Top of Data shown

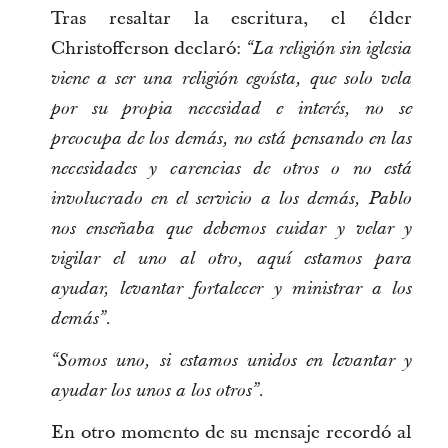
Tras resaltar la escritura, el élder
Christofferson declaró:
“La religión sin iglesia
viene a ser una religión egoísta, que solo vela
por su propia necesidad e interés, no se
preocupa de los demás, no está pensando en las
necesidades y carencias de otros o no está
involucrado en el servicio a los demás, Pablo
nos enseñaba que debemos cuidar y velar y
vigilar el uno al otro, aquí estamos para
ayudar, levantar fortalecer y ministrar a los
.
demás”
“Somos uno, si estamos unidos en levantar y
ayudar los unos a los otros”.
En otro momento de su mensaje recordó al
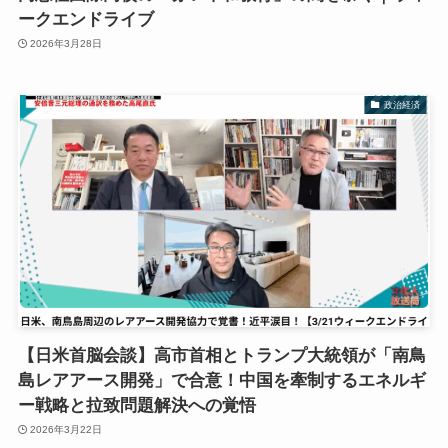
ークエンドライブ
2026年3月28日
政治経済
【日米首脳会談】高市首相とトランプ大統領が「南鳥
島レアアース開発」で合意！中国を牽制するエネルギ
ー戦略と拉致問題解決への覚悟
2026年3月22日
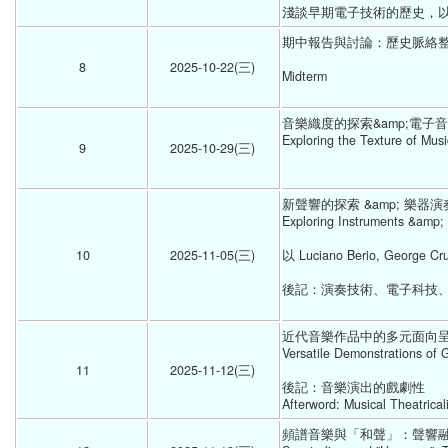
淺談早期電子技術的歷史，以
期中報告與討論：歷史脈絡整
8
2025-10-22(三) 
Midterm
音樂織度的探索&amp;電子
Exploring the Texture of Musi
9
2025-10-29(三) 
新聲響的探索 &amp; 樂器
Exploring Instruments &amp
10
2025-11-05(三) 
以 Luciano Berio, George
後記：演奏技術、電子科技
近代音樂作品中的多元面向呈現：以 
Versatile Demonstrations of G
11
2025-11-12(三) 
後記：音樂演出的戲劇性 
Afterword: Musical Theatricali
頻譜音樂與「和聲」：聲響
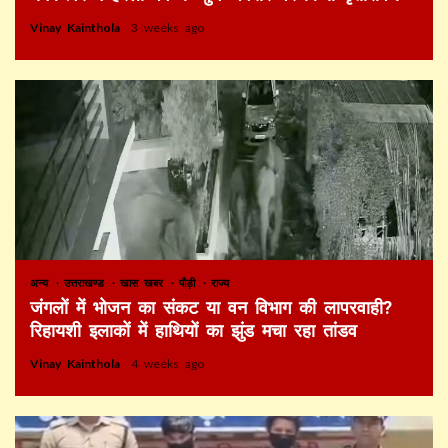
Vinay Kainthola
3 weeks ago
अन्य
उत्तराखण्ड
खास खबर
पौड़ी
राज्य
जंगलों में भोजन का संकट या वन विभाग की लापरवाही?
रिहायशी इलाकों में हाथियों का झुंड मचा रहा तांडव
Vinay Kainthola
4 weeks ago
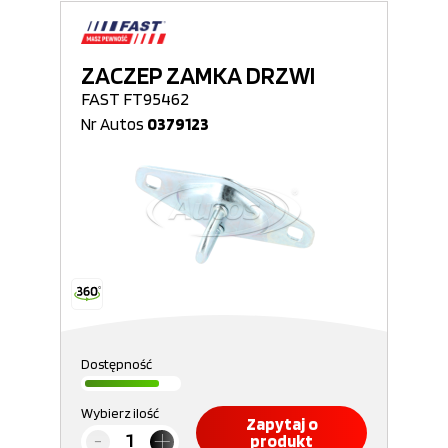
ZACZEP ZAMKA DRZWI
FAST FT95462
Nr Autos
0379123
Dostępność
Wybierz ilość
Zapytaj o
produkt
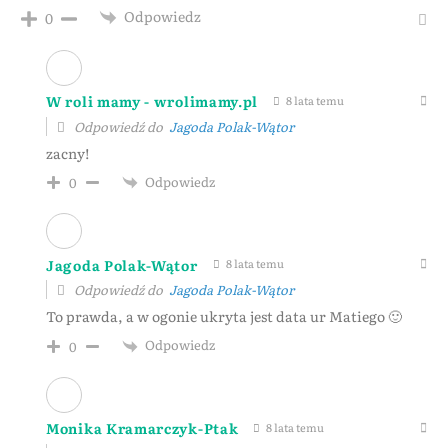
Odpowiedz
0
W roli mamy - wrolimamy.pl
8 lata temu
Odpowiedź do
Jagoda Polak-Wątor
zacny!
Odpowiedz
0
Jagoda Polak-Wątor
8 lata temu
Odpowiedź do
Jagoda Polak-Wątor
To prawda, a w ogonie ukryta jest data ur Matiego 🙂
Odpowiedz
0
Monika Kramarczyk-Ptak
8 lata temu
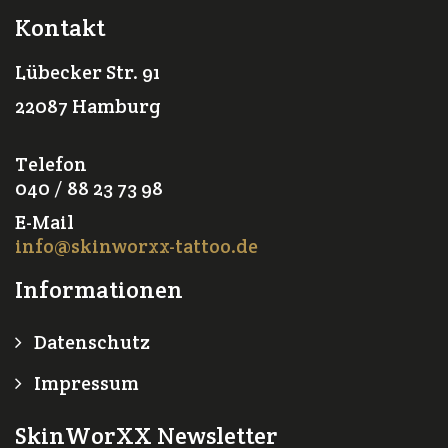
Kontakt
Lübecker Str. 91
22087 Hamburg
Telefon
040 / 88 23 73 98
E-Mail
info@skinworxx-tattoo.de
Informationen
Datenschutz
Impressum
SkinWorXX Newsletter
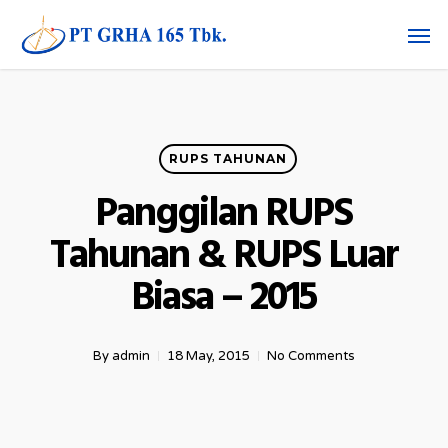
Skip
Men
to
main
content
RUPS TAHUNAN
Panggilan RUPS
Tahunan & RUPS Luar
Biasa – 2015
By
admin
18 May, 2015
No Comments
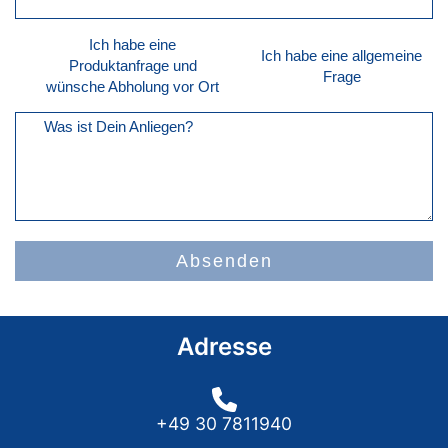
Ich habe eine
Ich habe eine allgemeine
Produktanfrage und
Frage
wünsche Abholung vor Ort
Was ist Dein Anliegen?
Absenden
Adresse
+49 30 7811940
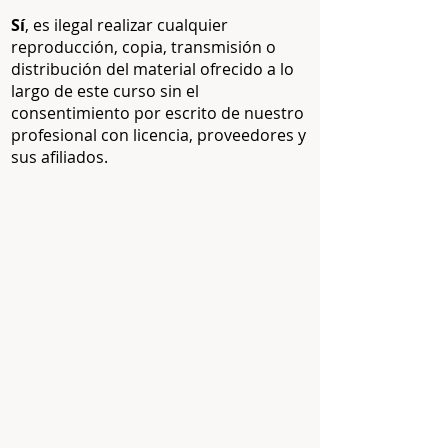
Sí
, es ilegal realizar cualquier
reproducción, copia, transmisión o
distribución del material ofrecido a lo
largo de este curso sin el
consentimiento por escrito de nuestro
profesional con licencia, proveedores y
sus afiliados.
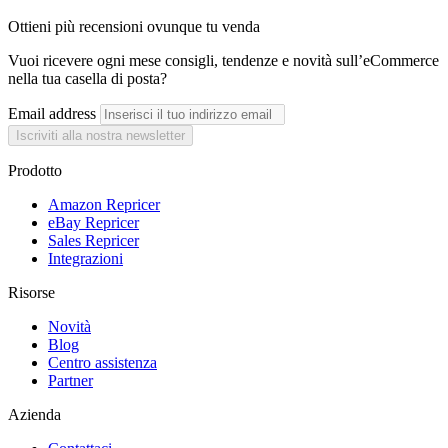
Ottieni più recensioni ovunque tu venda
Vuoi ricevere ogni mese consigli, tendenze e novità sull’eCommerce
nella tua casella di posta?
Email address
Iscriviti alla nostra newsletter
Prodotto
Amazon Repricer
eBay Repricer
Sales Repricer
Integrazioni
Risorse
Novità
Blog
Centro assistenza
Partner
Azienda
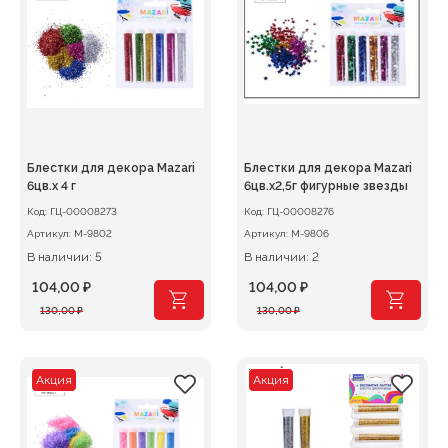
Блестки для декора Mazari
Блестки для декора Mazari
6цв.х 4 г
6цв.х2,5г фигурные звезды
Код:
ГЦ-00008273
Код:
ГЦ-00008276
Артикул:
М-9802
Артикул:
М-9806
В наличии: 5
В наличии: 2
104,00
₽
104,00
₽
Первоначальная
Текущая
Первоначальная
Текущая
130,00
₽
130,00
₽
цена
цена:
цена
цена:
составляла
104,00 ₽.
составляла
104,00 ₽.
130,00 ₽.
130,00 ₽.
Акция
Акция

Bottom of Data shown
Top of Data shown

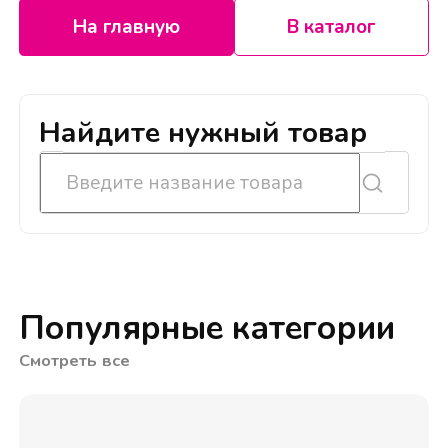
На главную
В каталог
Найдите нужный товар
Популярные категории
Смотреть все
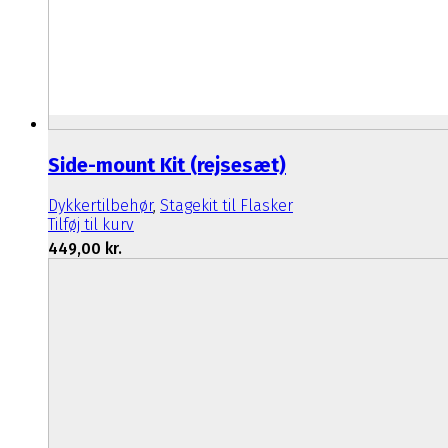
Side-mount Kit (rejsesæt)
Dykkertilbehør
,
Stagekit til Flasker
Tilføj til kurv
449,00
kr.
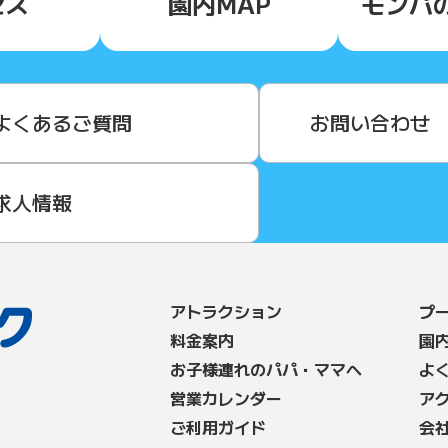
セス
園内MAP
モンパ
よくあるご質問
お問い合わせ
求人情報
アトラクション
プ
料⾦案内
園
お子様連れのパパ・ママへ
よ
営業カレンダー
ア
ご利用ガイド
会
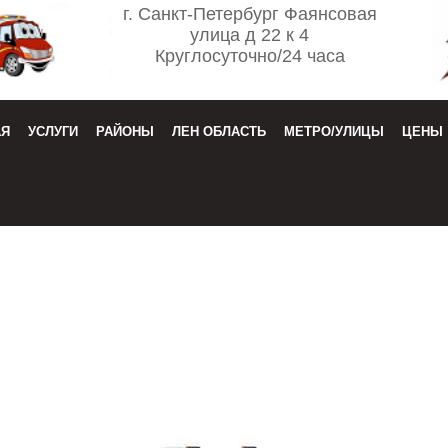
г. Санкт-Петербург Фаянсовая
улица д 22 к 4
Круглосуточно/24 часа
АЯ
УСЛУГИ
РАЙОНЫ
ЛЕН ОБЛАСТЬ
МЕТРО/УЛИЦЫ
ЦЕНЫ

Bottom of Data shown

What the task requires:
From the entries above, list every line that contains the word "habe", treating uppercase and lowercase as different.

Answer space:
Ich habe eine
Ich habe eine allgemeine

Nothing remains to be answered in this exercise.